The place is remote Hell's Canyon, 1887, along the Snake River in the Idaho Territory in the Pacific Northwest. The event is a horrendous massacre of over thirty Chinese miners, systematically mutilated, tortured, violated and murdered, a few of the bodies floating downriver to be caught by a young girl, Nell Vincent, fishing with her father, Joe, an ex-marshal. Now a police judge in the Territory, Joe takes it upon himself to investigate the shocking murders, traveling upriver with an Indian guide and a representative of the Chinese corporation responsible for the miners, Lee Loi. Vincent has a personal history with the guide, Grace Sundown, but both parties put their feelings aside in pursuit of the greater good, braving considerable danger to bring the murderers to trial. Written under the pseudonym of Dana Hand, Will Howarth and Anne Matthews have constructed a harrowing account of an actual event, the victims of little account because of the color of their skin. The Idaho Territory is a brutal place, anti-immigrant sentiment spreading like a virus to accommodating ears. By the time the culprits are charged by the law, Vincent's journey will have unearthed some ugly truths and not a few political ambitions in a land rich with potential: "Sometimes it seemed the war had taken a breather, then sent its unfinished business west and north." Joe takes up the cause of the dead, relentless in his pursuit, the action moving between Joe's investigation and the activities in the miner's camp the year before the massacre, a grim picture of their daily lives, determination and skills and the hardships endured, men with dreams and ambitions, joys and sorrows. The mountain canyons are filled with the screams of the dying, the massacre haunting Vincent until the trial, where frontier justice and an all-white jury favor white defendants. But in the course of his assignation with true evil, Vincent exposes the venal motives of greedy men and the black heart of a rogue with a silver tongue and the eyes of a wolf. Vincent faces his nemesis, surviving him only with the aid of Grace Sundown, Lee Loi and two young Chinese witnesses to the heinous murders. One man's courage does much to heal the damage of a few blighted souls, racial animus exposed in a violent, riveting tale at a time in history when the frontier is forged by saints and sinners. Luan Gaines/2010.

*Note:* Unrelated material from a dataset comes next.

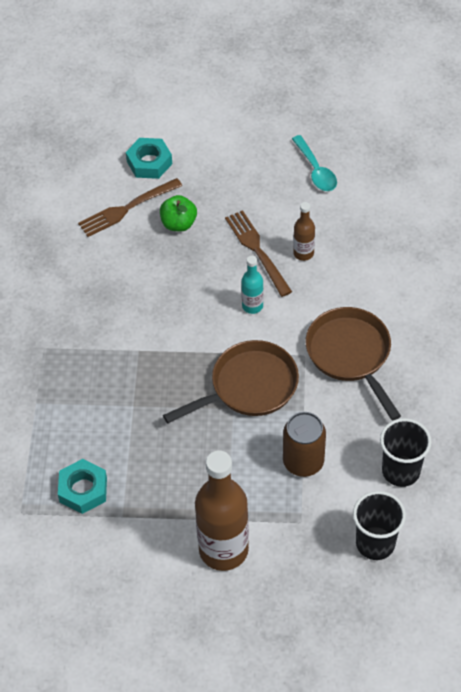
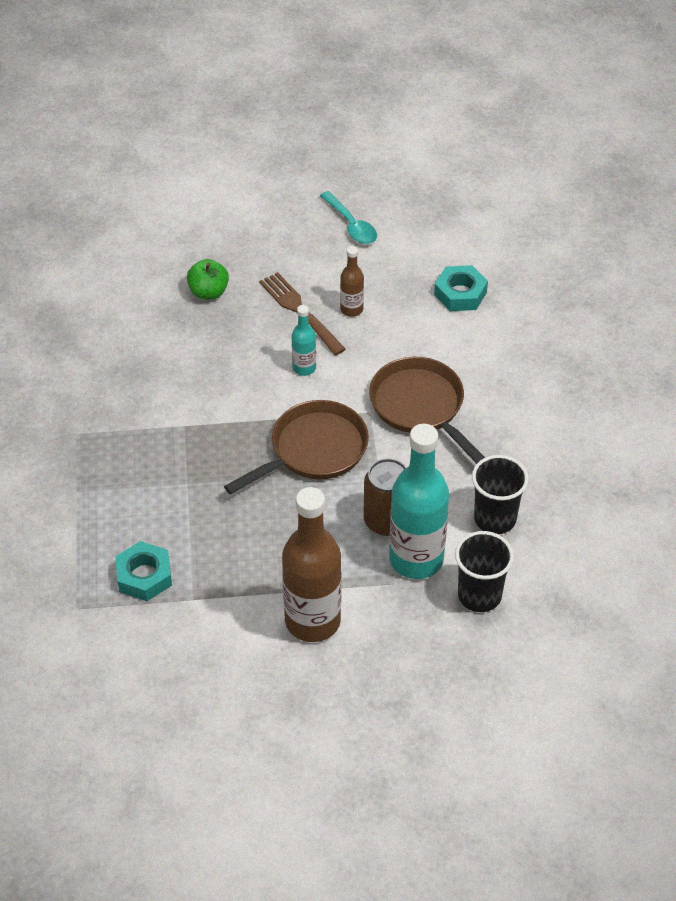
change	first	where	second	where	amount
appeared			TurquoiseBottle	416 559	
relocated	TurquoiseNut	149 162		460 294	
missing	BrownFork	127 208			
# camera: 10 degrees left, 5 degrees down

Tragedy in Oregon Territory 1887

This excellent novel is based on a true story, a tragedy which occurred on the Oregon side of Snake River south of Lewiston, Idaho, in 1887. Several of the characters were real people and all of the characters are wonderfully drawn, fully evolved representatives of western types. The story begins as Judge Joe Vincent and his daughter go fishing and find a dead, mutilated Chinese man. Then more bodies are found, evidence of a mass murder of terrible proportions which will greatly affect Vincent and everyone he knows. It is also the story of how Indians, half-breeds, and Chinese people were abused and persecuted as not fully human. Once I got into the story and felt like I knew the main characters, I simply couldn't put the book down. Dana Hand's clean, spare composition beautifully depicts the time and place. I highly recommend Deep Creek.

Deep Creek, history and the story unveiled chaper by chapter

The story and characters reveal bit by bit, which each chapter bringing further understanding into the history of the pioneer northwest, Chinese work force, post Native American warrior time and the human characteristics of the individuals from ambition, greed, prejudice, honor, loyalty and evil. I found myself unable to turn off my reading light at the usual time and thinking about the book during the work day. Many books I have read informed and others have entertained me, but Deep Creek resides among a small number that have influenced and deepened my understanding.